Томила прошел на самый перед к алтарю и стал слушать. Он смотрел на огни свечей, не видя ни Макария, ни Рафаила, ни их многочисленной свиты, и слышал лишь тонкий, пронзительный голос, который читал слова крестоприводной записи:

– «…И в том перед господом богом и животворящим крестом его винимся, что нарушили мы крестное целование, данное тебе, великому государю нашему, и во граде мятеж воровством учинили, и Логинка-немчина били и пытали, и домы во граде пограбили.
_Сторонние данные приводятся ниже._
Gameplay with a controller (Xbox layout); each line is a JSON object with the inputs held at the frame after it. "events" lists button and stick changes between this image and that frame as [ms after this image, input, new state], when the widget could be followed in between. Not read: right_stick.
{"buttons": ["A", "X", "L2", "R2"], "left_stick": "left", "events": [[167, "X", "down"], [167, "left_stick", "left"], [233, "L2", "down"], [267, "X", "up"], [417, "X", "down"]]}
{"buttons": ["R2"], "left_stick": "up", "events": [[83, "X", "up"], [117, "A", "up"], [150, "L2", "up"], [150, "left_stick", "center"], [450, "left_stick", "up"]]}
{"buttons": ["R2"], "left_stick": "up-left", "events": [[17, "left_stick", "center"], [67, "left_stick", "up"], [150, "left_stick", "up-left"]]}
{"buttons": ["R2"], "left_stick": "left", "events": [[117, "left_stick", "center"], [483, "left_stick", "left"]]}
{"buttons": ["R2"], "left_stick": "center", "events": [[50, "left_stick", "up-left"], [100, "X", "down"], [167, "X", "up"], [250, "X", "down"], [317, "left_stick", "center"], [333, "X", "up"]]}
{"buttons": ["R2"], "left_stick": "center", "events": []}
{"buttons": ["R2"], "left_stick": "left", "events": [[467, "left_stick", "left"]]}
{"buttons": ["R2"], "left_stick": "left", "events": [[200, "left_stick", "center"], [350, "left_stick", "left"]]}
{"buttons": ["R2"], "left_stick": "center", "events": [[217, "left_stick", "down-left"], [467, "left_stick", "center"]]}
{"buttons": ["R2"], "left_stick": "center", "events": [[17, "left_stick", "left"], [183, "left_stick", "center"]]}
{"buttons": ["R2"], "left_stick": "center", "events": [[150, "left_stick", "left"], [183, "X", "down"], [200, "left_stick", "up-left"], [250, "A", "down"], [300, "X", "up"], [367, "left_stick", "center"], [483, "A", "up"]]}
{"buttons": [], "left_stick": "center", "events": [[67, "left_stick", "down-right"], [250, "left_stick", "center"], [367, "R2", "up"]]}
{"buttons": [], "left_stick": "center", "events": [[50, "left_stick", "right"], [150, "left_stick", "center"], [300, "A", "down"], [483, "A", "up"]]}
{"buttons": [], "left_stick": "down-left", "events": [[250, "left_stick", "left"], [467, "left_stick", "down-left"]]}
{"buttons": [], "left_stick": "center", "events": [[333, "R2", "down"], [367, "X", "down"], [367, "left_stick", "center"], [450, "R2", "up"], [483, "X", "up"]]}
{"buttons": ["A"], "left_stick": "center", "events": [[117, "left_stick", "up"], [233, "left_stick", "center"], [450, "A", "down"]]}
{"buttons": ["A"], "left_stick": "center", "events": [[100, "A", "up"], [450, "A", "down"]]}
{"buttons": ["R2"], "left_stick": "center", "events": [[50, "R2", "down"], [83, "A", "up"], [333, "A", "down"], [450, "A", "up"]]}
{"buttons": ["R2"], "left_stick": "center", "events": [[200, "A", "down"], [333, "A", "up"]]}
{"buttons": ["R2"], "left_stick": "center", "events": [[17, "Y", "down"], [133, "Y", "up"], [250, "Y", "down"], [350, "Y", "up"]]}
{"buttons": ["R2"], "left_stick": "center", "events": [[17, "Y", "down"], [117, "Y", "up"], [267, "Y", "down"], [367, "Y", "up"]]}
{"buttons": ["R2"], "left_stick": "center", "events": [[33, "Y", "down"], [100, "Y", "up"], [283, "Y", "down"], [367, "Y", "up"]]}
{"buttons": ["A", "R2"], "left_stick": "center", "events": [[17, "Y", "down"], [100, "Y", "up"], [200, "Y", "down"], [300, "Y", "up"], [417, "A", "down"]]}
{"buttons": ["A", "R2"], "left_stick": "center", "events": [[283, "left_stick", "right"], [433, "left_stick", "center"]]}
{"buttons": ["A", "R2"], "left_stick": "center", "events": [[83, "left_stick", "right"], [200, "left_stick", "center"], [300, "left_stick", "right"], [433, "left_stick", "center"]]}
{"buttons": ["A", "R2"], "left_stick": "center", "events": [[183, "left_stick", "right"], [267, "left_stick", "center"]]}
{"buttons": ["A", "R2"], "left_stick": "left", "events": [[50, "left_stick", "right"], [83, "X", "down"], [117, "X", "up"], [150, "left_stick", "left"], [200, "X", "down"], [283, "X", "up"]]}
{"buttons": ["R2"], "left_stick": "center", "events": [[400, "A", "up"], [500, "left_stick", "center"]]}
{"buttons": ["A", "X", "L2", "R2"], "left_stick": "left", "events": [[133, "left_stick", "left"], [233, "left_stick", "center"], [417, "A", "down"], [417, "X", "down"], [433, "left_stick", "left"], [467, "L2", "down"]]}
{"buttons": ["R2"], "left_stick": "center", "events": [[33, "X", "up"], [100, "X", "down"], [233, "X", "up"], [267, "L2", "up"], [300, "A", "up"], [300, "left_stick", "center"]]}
И в том со слезами и скорбию вины свои приносим, что в уездах разоряли твоих, государь, дворян и детей боярских…»

Томила взглянул на Макария, стоявшего рядом с Рафаилом, и в нем закипела такая ненависть к этим людям, которые разрушают крестом и молитвой великую правду «Белого царства» и возвращают город к извечным неправдам.

– Продажа! – крикнул Томила.

Отгулом отдалось это слово под куполом и прокатилось над алтарем, заглушив чтение.

– Продажа! Продажники! – подхватили в толпе.

Возглас Томилы, разрастаясь, неистовым гулом заполнил церковь.

– Новые всегородние старосты в изменных статьях целовали крест!

– Побить новых старост!

– Выбить из города Рафаилку! – раздавались голоса.

Рафаил присел, сжался и стал совсем маленьким, а Макарий зачем-то метнулся в ризницу.

– Безумные, опомнитесь, бога ради! – воскликнул черниговский протопоп. – Государя великого прогневите!

– А что государь! И государю голову посечем! – крикнул в ответ поп Яков.

– Пусть сам приезжает нас ко кресту приводить! – подхватили в толпе.

– Со всем его семенем всех передавим!

– Пошли из собору, братцы! – заорал во всю глотку Кузя.

Иванка вложил в рот три пальца и свистнул.

Рафаил и Макарий были уверены, что «святость» церкви сдержит народные страсти и не позволит бесчинствовать. Столетиями вбивалась в народные головы мысль о том, что бог поражает громом дерзкого оскорбителя святыни. Тысячи церковных преданий рассказывали о том, как болезни, дикие звери, подземный огонь и молнии разили кощунцев.

Но вот резкий свист разорвал воздух собора, мятежные слова раздались из толпы, и все-таки не обрушился купол и не разверзлись каменные плиты пола, и свечи теплились бледными желтыми пламешками, едва колышась в духоте.